[Input data]

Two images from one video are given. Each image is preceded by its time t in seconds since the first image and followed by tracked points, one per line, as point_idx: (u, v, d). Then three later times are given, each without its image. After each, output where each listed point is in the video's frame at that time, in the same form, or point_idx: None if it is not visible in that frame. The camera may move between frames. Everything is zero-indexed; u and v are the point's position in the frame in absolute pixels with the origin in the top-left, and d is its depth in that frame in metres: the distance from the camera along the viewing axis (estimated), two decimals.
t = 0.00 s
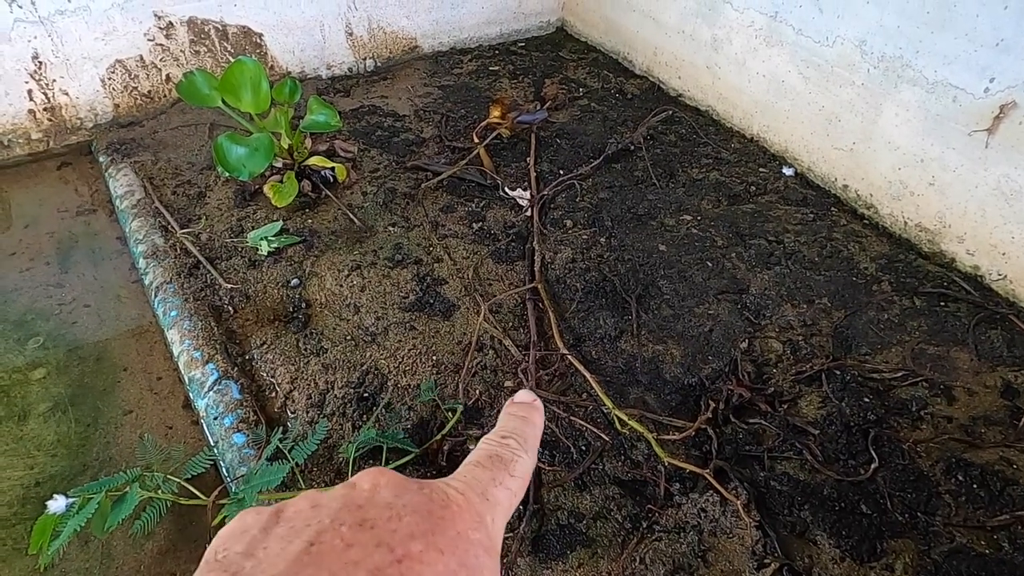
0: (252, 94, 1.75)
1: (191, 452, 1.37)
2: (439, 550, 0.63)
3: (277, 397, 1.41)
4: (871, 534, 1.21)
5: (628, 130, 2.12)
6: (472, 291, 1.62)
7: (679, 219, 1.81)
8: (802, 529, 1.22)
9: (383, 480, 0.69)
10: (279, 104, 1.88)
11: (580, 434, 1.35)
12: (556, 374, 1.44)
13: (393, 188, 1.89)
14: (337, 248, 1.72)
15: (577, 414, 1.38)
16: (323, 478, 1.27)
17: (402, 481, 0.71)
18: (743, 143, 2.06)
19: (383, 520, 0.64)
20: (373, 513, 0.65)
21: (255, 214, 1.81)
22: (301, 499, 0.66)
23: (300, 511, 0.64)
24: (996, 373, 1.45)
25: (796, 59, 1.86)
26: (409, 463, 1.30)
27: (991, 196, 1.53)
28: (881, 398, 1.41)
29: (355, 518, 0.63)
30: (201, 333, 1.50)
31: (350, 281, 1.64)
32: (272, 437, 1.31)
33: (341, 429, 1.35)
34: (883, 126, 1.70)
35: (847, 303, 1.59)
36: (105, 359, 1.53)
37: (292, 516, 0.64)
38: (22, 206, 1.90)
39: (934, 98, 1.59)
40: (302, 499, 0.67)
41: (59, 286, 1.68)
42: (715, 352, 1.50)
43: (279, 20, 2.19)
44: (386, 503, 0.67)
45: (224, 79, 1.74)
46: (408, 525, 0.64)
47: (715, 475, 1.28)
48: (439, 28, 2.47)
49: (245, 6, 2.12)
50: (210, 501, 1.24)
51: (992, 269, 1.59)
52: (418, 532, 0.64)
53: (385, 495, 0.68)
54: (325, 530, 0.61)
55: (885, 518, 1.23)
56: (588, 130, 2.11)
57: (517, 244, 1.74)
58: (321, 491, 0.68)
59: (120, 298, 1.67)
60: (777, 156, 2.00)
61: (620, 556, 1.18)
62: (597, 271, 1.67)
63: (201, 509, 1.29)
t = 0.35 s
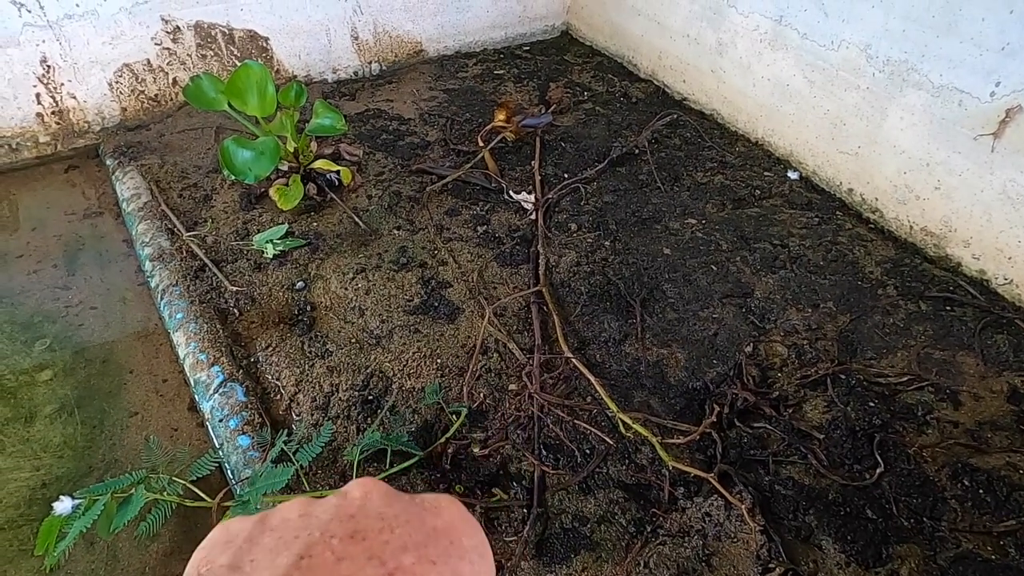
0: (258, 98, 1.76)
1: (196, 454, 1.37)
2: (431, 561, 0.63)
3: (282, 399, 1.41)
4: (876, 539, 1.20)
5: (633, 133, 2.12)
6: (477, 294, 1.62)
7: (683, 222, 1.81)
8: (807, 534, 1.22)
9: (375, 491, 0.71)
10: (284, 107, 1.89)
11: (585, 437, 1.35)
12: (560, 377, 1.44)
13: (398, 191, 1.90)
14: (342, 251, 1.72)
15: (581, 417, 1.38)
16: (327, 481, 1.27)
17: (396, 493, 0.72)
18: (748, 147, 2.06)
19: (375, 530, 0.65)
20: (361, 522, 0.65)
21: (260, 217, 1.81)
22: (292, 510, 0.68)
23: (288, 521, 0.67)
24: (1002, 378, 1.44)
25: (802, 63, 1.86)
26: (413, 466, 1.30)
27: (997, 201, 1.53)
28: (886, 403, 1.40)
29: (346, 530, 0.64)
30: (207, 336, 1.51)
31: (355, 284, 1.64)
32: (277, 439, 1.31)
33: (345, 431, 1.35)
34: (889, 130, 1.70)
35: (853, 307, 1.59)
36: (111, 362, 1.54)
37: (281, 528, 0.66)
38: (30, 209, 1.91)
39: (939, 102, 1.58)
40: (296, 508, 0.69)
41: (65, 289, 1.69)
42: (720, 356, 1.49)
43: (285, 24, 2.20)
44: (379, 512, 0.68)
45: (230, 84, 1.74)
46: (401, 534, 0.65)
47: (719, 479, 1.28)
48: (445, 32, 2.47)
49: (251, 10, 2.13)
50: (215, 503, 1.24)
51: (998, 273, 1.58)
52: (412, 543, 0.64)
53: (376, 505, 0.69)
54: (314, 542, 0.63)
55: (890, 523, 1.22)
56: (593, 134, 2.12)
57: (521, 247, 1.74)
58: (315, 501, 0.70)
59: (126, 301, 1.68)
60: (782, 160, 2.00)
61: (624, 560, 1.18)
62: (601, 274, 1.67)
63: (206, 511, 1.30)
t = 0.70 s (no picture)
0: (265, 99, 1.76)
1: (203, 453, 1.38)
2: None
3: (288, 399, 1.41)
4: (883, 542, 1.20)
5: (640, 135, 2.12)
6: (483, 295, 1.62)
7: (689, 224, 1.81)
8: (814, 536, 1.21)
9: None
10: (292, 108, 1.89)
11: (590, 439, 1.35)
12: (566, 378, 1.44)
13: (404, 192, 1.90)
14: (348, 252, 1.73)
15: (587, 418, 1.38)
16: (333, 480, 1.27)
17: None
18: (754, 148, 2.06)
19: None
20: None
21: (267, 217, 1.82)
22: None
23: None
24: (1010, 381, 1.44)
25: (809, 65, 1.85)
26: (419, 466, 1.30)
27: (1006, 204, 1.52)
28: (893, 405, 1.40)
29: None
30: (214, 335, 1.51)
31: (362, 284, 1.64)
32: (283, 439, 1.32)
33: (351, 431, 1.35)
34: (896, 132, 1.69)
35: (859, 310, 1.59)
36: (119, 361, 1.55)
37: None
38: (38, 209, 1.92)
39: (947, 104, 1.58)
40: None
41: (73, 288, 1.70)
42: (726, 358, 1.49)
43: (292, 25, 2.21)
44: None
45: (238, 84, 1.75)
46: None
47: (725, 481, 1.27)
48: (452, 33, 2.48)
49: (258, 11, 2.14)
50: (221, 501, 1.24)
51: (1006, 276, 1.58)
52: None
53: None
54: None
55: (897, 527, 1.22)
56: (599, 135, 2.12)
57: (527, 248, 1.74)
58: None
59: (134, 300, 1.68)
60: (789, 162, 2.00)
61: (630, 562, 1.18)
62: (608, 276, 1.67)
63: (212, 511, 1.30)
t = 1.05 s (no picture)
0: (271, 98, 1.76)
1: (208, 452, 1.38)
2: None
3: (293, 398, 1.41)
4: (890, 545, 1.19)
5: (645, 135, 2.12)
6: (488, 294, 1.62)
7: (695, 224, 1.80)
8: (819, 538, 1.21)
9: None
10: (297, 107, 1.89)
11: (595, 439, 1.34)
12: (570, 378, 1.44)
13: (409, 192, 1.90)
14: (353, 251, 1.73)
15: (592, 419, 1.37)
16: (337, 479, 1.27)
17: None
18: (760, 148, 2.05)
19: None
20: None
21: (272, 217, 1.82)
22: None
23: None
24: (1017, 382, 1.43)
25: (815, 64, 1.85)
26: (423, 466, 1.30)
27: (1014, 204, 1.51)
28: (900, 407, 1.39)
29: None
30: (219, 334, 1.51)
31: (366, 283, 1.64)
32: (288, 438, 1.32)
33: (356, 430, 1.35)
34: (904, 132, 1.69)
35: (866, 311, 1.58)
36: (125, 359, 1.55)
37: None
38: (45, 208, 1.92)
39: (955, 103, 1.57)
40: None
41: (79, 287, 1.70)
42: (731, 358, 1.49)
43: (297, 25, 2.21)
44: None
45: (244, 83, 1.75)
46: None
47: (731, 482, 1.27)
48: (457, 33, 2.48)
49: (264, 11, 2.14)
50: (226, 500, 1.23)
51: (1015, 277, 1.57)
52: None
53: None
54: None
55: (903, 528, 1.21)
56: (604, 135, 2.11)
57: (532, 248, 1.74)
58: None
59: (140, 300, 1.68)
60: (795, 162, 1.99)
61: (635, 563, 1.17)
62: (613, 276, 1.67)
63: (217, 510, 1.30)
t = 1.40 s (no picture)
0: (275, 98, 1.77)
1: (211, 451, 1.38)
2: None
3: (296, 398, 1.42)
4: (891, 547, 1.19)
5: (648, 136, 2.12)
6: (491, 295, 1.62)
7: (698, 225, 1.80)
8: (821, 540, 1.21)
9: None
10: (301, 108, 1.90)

[/Input data]

Instructions for the task:
Give again, please, precisely the lines that begin the records and run through the line with "3: (277, 397, 1.41)" in it, keeping both end lines and dropping any pictures.

Response to this exercise:
Two images from one video are given. Each image is preceded by its time t in seconds since the first image and followed by tracked points, one per line, as point_idx: (u, v, d). Then three later times are given, each without its image. After each, output where each listed point is in the video's frame at that time, in the same form, or point_idx: None if it is not visible in that frame. The camera may move between frames. Everything is zero-indexed; u and v are the point's position in the frame in absolute pixels with the origin in the top-left, and d is its depth in that frame in metres: the distance from the camera along the viewing axis (estimated), two decimals.
t = 0.00 s
0: (252, 94, 1.75)
1: (191, 452, 1.37)
2: (439, 550, 0.63)
3: (277, 397, 1.41)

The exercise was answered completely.